• REQUIRED WORK
Update the entries below by changing every "Cundinamarca" to "Boyacá" and leaving everything else as it is. Leave the pictures out of your answer.

• INPUT DATA

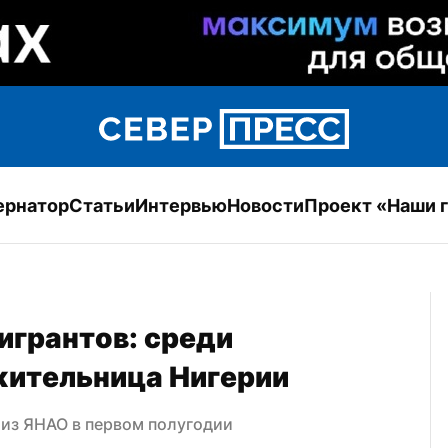
ернатор
Статьи
Интервью
Новости
Проект «Наши 
грантов: среди 
жительница Нигерии
 из ЯНАО в первом полугодии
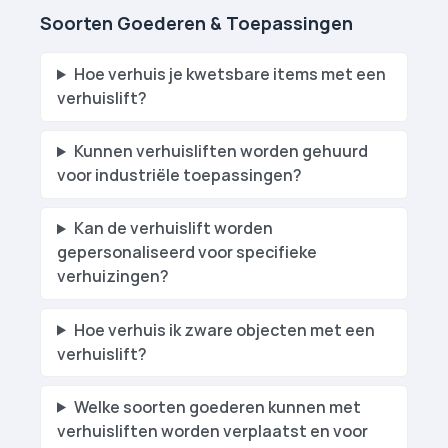
Soorten Goederen & Toepassingen
Hoe verhuis je kwetsbare items met een
verhuislift?
Kunnen verhuislift­en worden gehuurd
voor industriële toepassingen?
Kan de verhuislift worden
gepersonaliseerd voor specifieke
verhuizingen?
Hoe verhuis ik zware objecten met een
verhuislift?
Welke soorten goederen kunnen met
verhuislift­en worden verplaatst en voor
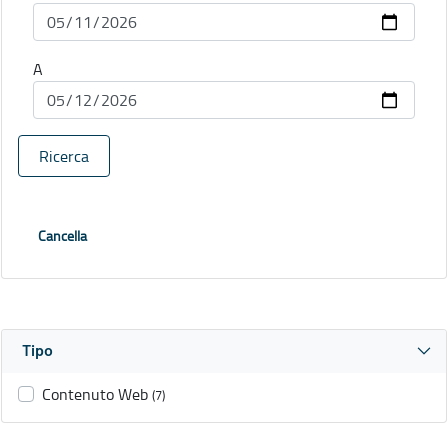
A
Ricerca
Cancella
Tipo
Contenuto Web
(7)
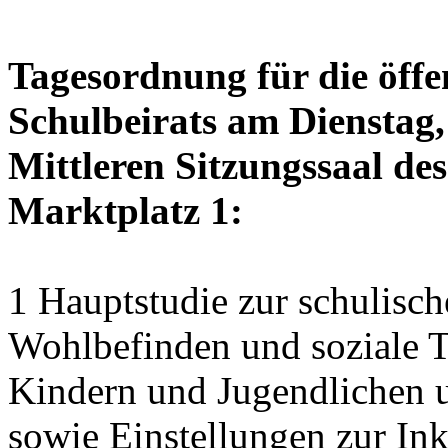
Tagesordnung für die öffe
Schulbeirats am Dienstag,
Mittleren Sitzungssaal des
Marktplatz 1:
1 Hauptstudie zur schulisch
Wohlbefinden und soziale Te
Kindern und Jugendlichen 
sowie Einstellungen zur Ink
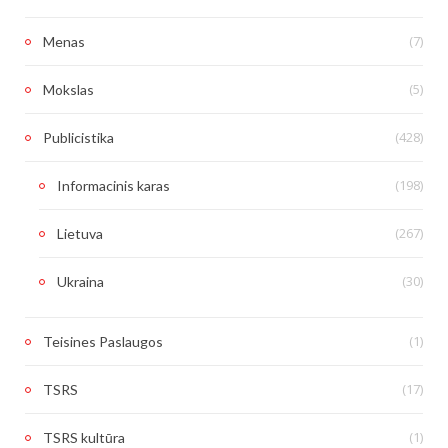
(7)
Menas
(5)
Mokslas
(428)
Publicistika
(198)
Informacinis karas
(267)
Lietuva
(30)
Ukraina
(1)
Teisines Paslaugos
(17)
TSRS
(1)
TSRS kultūra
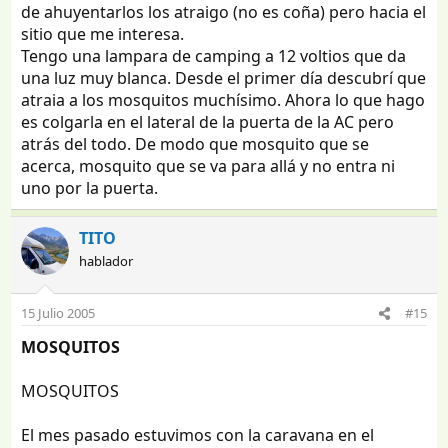
de ahuyentarlos los atraigo (no es coña) pero hacia el
sitio que me interesa.
Tengo una lampara de camping a 12 voltios que da
una luz muy blanca. Desde el primer día descubrí que
atraia a los mosquitos muchísimo. Ahora lo que hago
es colgarla en el lateral de la puerta de la AC pero
atrás del todo. De modo que mosquito que se
acerca, mosquito que se va para allá y no entra ni
uno por la puerta.
TITO
hablador
15 Julio 2005
#15
MOSQUITOS
MOSQUITOS
El mes pasado estuvimos con la caravana en el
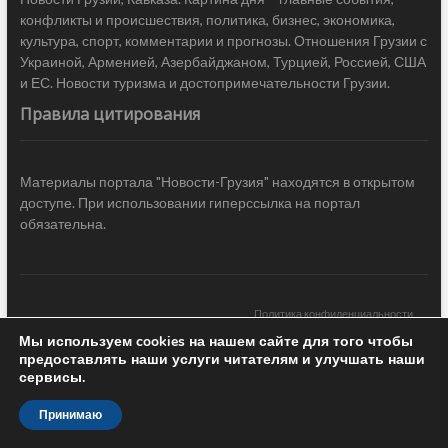
конфликты и происшествия, политика, бизнес, экономика,
культура, спорт, комментарии и прогнозы. Отношения Грузии с
Украиной, Арменией, Азербайджаном, Турцией, Россией, США
и ЕС. Новости туризма и достопримечательности Грузии.
Правила цитирования
Материалы портала "Новости-Грузия" находятся в открытом
доступе. При использовании гиперссылка на портал
обязательна.
Политика конфиденциальности
Мы используем cookies на нашем сайте для того чтобы
Новости Грузии
| Black Sea Press LTD © 2020 All Rights Reserved /
предоставлять наши услуги читателям и улучшать наши
Design & development —
COCODO BRANDO
сервисы.
Принимаю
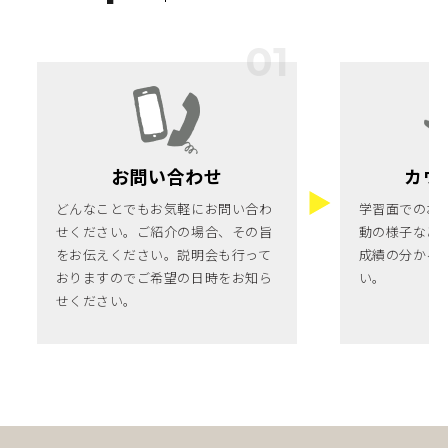
お問い合わせ
カウ
どんなことでもお気軽にお問い合わ
学習面でのお
せください。ご紹介の場合、その旨
動の様子など
をお伝えください。説明会も行って
成績の分かる
おりますのでご希望の日時をお知ら
い。
せください。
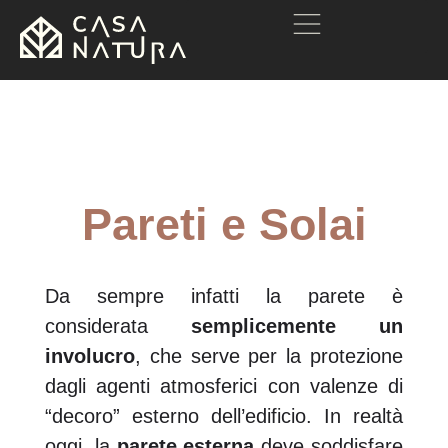
Pareti e Solai
Da sempre infatti la parete è
considerata
semplicemente un
involucro
, che serve per la protezione
dagli agenti atmosferici con valenze di
“decoro” esterno dell’edificio. In realtà
oggi, la
parete esterna
deve soddisfare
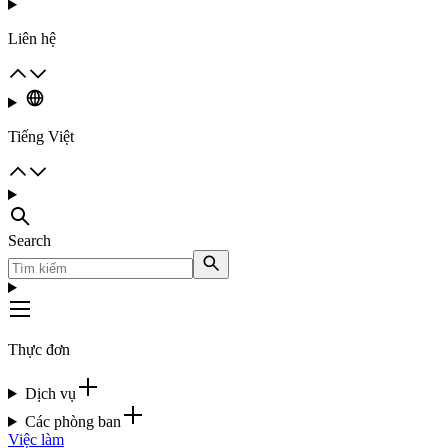
Liên hệ
Tiếng Việt
Search
Thực đơn
Dịch vụ
Các phòng ban
Việc làm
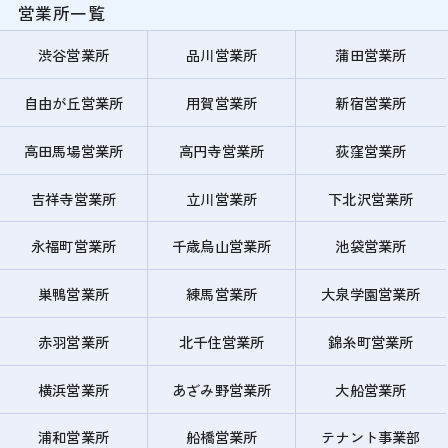
営業所一覧
渋谷営業所
品川営業所
蒲田営業所
自由が丘営業所
用賀営業所
新宿営業所
高田馬場営業所
高円寺営業所
荻窪営業所
吉祥寺営業所
立川営業所
下北沢営業所
永福町営業所
千歳烏山営業所
池袋営業所
巣鴨営業所
練馬営業所
大泉学園営業所
赤羽営業所
北千住営業所
錦糸町営業所
横浜営業所
あざみ野営業所
大船営業所
浦和営業所
船橋営業所
テナント事業部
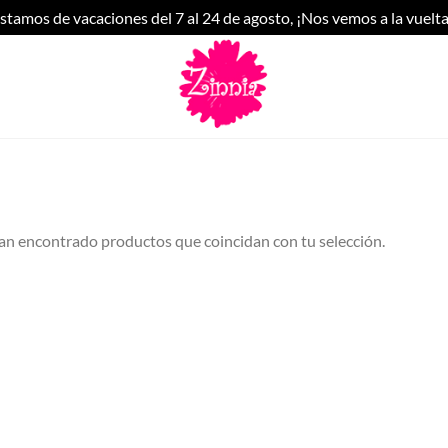
stamos de vacaciones del 7 al 24 de agosto, ¡Nos vemos a la vuelta
an encontrado productos que coincidan con tu selección.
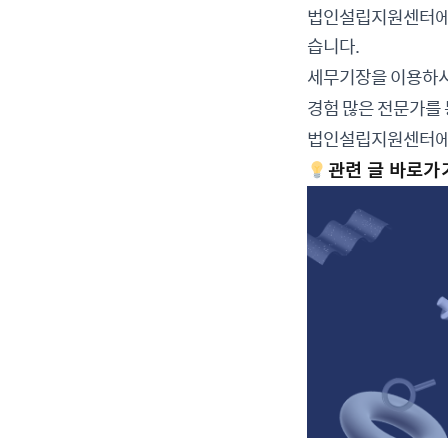
법인설립지원센터에서
습니다.
세무기장을 이용하시
경험 많은 전문가를 
법인설립지원센터에 
관련 글 바로가기 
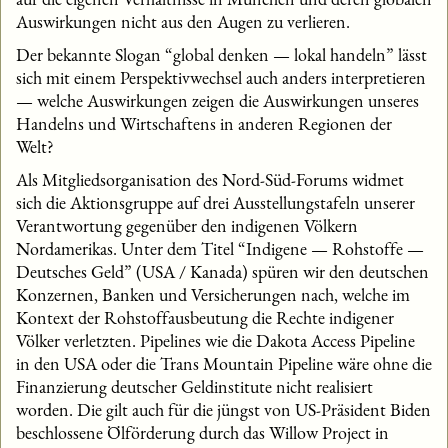
Auswirkungen nicht aus den Augen zu verlieren.
Der bekannte Slogan “global denken — lokal handeln” lässt
sich mit einem Perspektivwechsel auch anders interpretieren
— welche Auswirkungen zeigen die Auswirkungen unseres
Handelns und Wirtschaftens in anderen Regionen der
Welt?
Als Mitgliedsorganisation des Nord-Süd-Forums widmet
sich die Aktionsgruppe auf drei Ausstellungstafeln unserer
Verantwortung gegenüber den indigenen Völkern
Nordamerikas. Unter dem Titel “Indigene — Rohstoffe —
Deutsches Geld” (USA / Kanada) spüren wir den deutschen
Konzernen, Banken und Versicherungen nach, welche im
Kontext der Rohstoffausbeutung die Rechte indigener
Völker verletzten. Pipelines wie die Dakota Access Pipeline
in den USA oder die Trans Mountain Pipeline wäre ohne die
Finanzierung deutscher Geldinstitute nicht realisiert
worden. Die gilt auch für die jüngst von US-Präsident Biden
beschlossene Ölförderung durch das Willow Project in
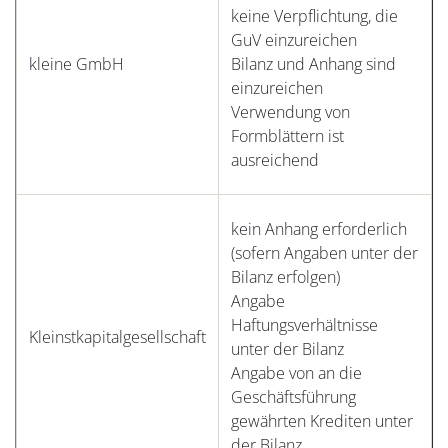
keine Verpflichtung, die
GuV einzureichen
kleine GmbH
Bilanz und Anhang sind
einzureichen
Verwendung von
Formblättern ist
ausreichend
kein Anhang erforderlich
(sofern Angaben unter der
Bilanz erfolgen)
Angabe
Haftungsverhältnisse
Kleinstkapitalgesellschaft
unter der Bilanz
Angabe von an die
Geschäftsführung
gewährten Krediten unter
der Bilanz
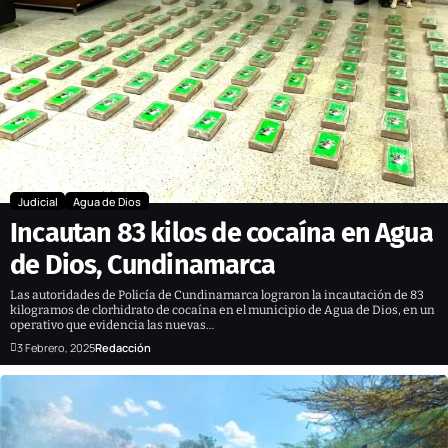
Judicial
Agua de Dios
Incautan 83 kilos de cocaína en Agua
de Dios, Cundinamarca
Las autoridades de Policía de Cundinamarca lograron la incautación de 83
kilogramos de clorhidrato de cocaína en el municipio de Agua de Dios, en un
operativo que evidencia las nuevas…
3 Febrero, 2025
Redacción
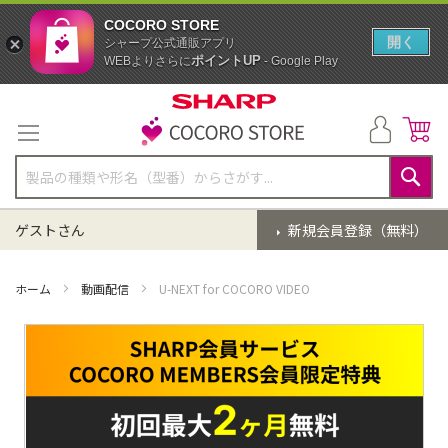
COCORO STORE
開く
シャープ公式通販アプリ
ポイントUP
WEBよりさらに
- Google Play
コ
ン
テ
ン
ツ
に
検
ス
索
ゲストさん
新規会員登録（無料）
キ
ッ
プ
ホーム
動画配信
U-NEXT for COCORO VIDEO
イ
メ
ー
ジ
ギ
ャ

• WRITTEN SOLUTION
ернатор
Статьи
Интервью
Новости
Проект «Наши 
грантов: среди 
жительница Нигерии
 из ЯНАО в первом полугодии
Soorten Goederen & Toepassingen
Hoe verhuis je kwetsbare items met een
verhuislift?
Kunnen verhuislift­en worden gehuurd
voor industriële toepassingen?
Kan de verhuislift worden
gepersonaliseerd voor specifieke
verhuizingen?
Hoe verhuis ik zware objecten met een
verhuislift?
Welke soorten goederen kunnen met
verhuislift­en worden verplaatst en voor
A
Ricerca
Cancella
Tipo
Contenuto Web
(7)
Tagesordnung für die öffe
Schulbeirats am Dienstag,
Mittleren Sitzungssaal des
Marktplatz 1:
1 Hauptstudie zur schulisch
Wohlbefinden und soziale Te
Kindern und Jugendlichen 
sowie Einstellungen zur Ink
(7)
Menas
(5)
Mokslas
(428)
Publicistika
(198)
Informacinis karas
(267)
Lietuva
(30)
Ukraina
(1)
Teisines Paslaugos
(17)
TSRS
(1)
TSRS kultūra
de ahuyentarlos los atraigo (no es coña) pero hacia el
sitio que me interesa.
Tengo una lampara de camping a 12 voltios que da
una luz muy blanca. Desde el primer día descubrí que
atraia a los mosquitos muchísimo. Ahora lo que hago
es colgarla en el lateral de la puerta de la AC pero
atrás del todo. De modo que mosquito que se
acerca, mosquito que se va para allá y no entra ni
uno por la puerta.
TITO
hablador
15 Julio 2005
#15
MOSQUITOS
MOSQUITOS
El mes pasado estuvimos con la caravana en el
конфликты и происшествия, политика, бизнес, экономика,
культура, спорт, комментарии и прогнозы. Отношения Грузии с
Украиной, Арменией, Азербайджаном, Турцией, Россией, США
и ЕС. Новости туризма и достопримечательности Грузии.
Правила цитирования
Материалы портала "Новости-Грузия" находятся в открытом
доступе. При использовании гиперссылка на портал
обязательна.
Политика конфиденциальности
Мы используем cookies на нашем сайте для того чтобы
Новости Грузии
| Black Sea Press LTD © 2020 All Rights Reserved /
предоставлять наши услуги читателям и улучшать наши
Design & development —
COCODO BRANDO
сервисы.
Принимаю
お問い合わせ
カウ
どんなことでもお気軽にお問い合わ
学習面でのお
せください。ご紹介の場合、その旨
動の様子など
をお伝えください。説明会も行って
成績の分かる
おりますのでご希望の日時をお知ら
い。
せください。
Pareti e Solai
Da sempre infatti la parete è
considerata
semplicemente un
involucro
, che serve per la protezione
dagli agenti atmosferici con valenze di
“decoro” esterno dell’edificio. In realtà
oggi, la
parete esterna
deve soddisfare
Liên hệ
Tiếng Việt
Search
Thực đơn
Dịch vụ
Các phòng ban
Việc làm
営業所一覧
渋谷営業所
品川営業所
蒲田営業所
自由が丘営業所
用賀営業所
新宿営業所
高田馬場営業所
高円寺営業所
荻窪営業所
吉祥寺営業所
立川営業所
下北沢営業所
永福町営業所
千歳烏山営業所
池袋営業所
巣鴨営業所
練馬営業所
大泉学園営業所
赤羽営業所
北千住営業所
錦糸町営業所
横浜営業所
あざみ野営業所
大船営業所
浦和営業所
船橋営業所
テナント事業部
stamos de vacaciones del 7 al 24 de agosto, ¡Nos vemos a la vuelta
an encontrado productos que coincidan con tu selección.
법인설립지원센터에서
습니다.
세무기장을 이용하시
경험 많은 전문가를 
법인설립지원센터에 
관련 글 바로가기 
Auswirkungen nicht aus den Augen zu verlieren.
Der bekannte Slogan “global denken — lokal handeln” lässt
sich mit einem Perspektivwechsel auch anders interpretieren
— welche Auswirkungen zeigen die Auswirkungen unseres
Handelns und Wirtschaftens in anderen Regionen der
Welt?
Als Mitgliedsorganisation des Nord-Süd-Forums widmet
sich die Aktionsgruppe auf drei Ausstellungstafeln unserer
Verantwortung gegenüber den indigenen Völkern
Nordamerikas. Unter dem Titel “Indigene — Rohstoffe —
Deutsches Geld” (USA / Kanada) spüren wir den deutschen
Konzernen, Banken und Versicherungen nach, welche im
Kontext der Rohstoffausbeutung die Rechte indigener
Völker verletzten. Pipelines wie die Dakota Access Pipeline
in den USA oder die Trans Mountain Pipeline wäre ohne die
Finanzierung deutscher Geldinstitute nicht realisiert
worden. Die gilt auch für die jüngst von US-Präsident Biden
beschlossene Ölförderung durch das Willow Project in
keine Verpflichtung, die
GuV einzureichen
kleine GmbH
Bilanz und Anhang sind
einzureichen
Verwendung von
Formblättern ist
ausreichend
kein Anhang erforderlich
(sofern Angaben unter der
Bilanz erfolgen)
Angabe
Haftungsverhältnisse
Kleinstkapitalgesellschaft
unter der Bilanz
Angabe von an die
Geschäftsführung
gewährten Krediten unter
der Bilanz
Judicial
Agua de Dios
Incautan 83 kilos de cocaína en Agua
de Dios, Boyacá
Las autoridades de Policía de Boyacá lograron la incautación de 83
kilogramos de clorhidrato de cocaína en el municipio de Agua de Dios, en un
operativo que evidencia las nuevas…
3 Febrero, 2025
Redacción
COCORO STORE
開く
シャープ公式通販アプリ
ポイントUP
WEBよりさらに
- Google Play
コ
ン
テ
ン
ツ
に
検
ス
索
ゲストさん
新規会員登録（無料）
キ
ッ
プ
ホーム
動画配信
U-NEXT for COCORO VIDEO
イ
メ
ー
ジ
ギ
ャ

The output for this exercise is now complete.